Heinrich Schütz: Lukas-Passion
01 November 2009
BBC Music Magazine
The liner notes entitled ‘Hearing Schütz in a Bach World' dwell at some length on what is not here - chorales, continuo-accompanied recitative, arias and large-scale framing choruses. Better perhaps to leap straight to 1666 and immerse oneself with an innocent ear in the narration of Luke's account of Christ's Passion.
It is delivered in chant-like monody, its leisurely pace allowing time to contemplate each event of the story, and is totally unaccompanied (instruments were silenced in the Dresden Court during Holy Week). The limited pitch-range, virtually never beyond an octave, the formulaic melody and the unimpassioned narrative approach of tenor Johan Linderoth are strangely moving. In such a largely syllabic setting, brief melismas become significant events, as does the long silence after Jesus gives up the ghost.
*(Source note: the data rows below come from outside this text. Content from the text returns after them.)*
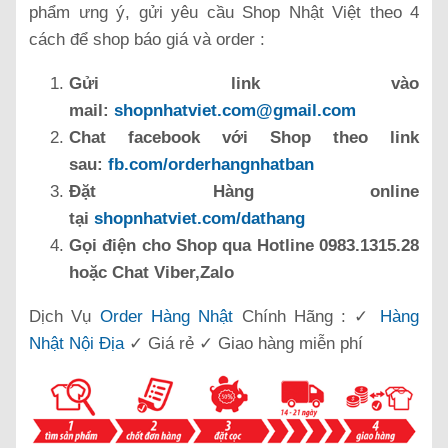
phẩm ưng ý, gửi yêu cầu Shop Nhật Việt theo 4
cách để shop báo giá và order :
Gửi link vào
mail:
shopnhatviet.com@gmail.com
Chat facebook với Shop theo link
sau:
fb.com/orderhangnhatban
Đặt Hàng online
tại
shopnhatviet.com/dathang
Gọi điện cho Shop qua Hotline 0983.1315.28
hoặc Chat Viber,Zalo
Dịch Vụ
Order Hàng Nhật
Chính Hãng : ✓
Hàng
Nhật Nội Địa
✓ Giá rẻ ✓ Giao hàng miễn phí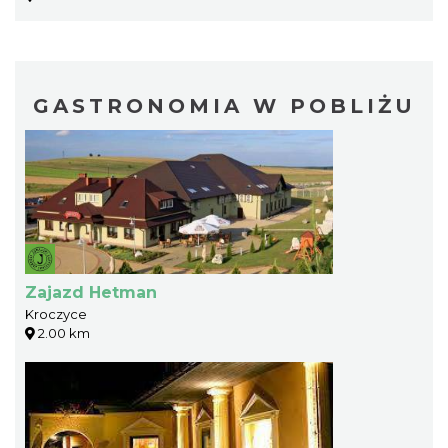
GASTRONOMIA W POBLIŻU
Zajazd Hetman
Kroczyce
2.00 km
The bass Jakob Bloch Jespersen is finely cast as Jesus, his voice and range sonorous and his pacing thoughtful and restrained. The 12-voice choir plays the roles of disciples, high priests and crowds baying for blood, and provides brief opening and closing choruses. Their intonation is superb, creating a rich tone in a reverberant Copenhagen Church.
For non-German speakers, this needs determined listening, with text to hand. But the reward is to share the deeply-felt meditation of Dresden's Good Friday congregation.